The two-thirds threshold in both chambers makes Pelosi's ask a nonstarter even if a handful of Republicans broke ranks. She is asking for something she knows will not happen, then blaming Republicans for not delivering it.
Meanwhile, Pelosi continues to shape Democratic primary contests behind the scenes, a reminder that her influence operates on multiple tracks at once, some visible, some less so.
For readers unfamiliar with the mechanics: the 25th Amendment allows the vice president and a majority of the Cabinet to transmit a written declaration to Congress stating that the president is unable to discharge his powers and duties. The vice president then immediately assumes acting presidential authority.
If the president disputes the declaration, which he may do by sending his own written statement to Congress, the vice president and Cabinet have four days to reassert their claim. Congress then has 21 days to vote. A two-thirds majority in both chambers is required to keep the president sidelined. Anything short of that, and the president resumes his powers.

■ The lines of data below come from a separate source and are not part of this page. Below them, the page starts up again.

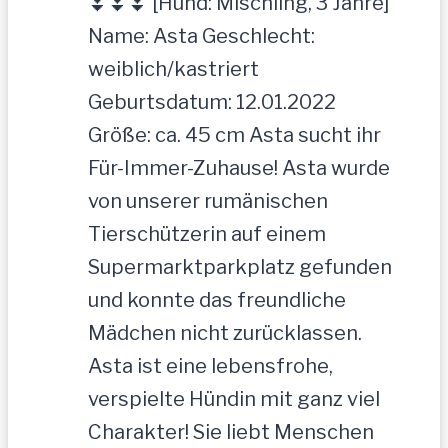
⏬⏬⏬ [Hund: Mischling, 3 Jahre]
Name: Asta Geschlecht:
weiblich/kastriert
Geburtsdatum: 12.01.2022
Größe: ca. 45 cm Asta sucht ihr
Für-Immer-Zuhause! Asta wurde
von unserer rumänischen
Tierschützerin auf einem
Supermarktparkplatz gefunden
und konnte das freundliche
Mädchen nicht zurücklassen.
Asta ist eine lebensfrohe,
verspielte Hündin mit ganz viel
Charakter! Sie liebt Menschen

The amendment was ratified in 1967, in the shadow of the Kennedy assassination and concerns about presidential succession. It was not designed as a partisan override mechanism. Pelosi's repeated attempts to repurpose it as one reflect a broader Democratic instinct to treat constitutional tools as political levers when the normal democratic process does not deliver the result they want.
There are legitimate debates to be had about the scope of presidential war powers, the proper role of Congress in authorizing military action, and the strategic wisdom of any given foreign policy. Those debates matter. They deserve serious legislators making serious arguments grounded in law and strategy.
What they do not need is a former Speaker reaching for the constitutional equivalent of a fire alarm every time she disagrees with the commander-in-chief. The 25th Amendment is not a policy tool. Treating it as one does not constrain the president. It only reveals how little the opposition has left to offer.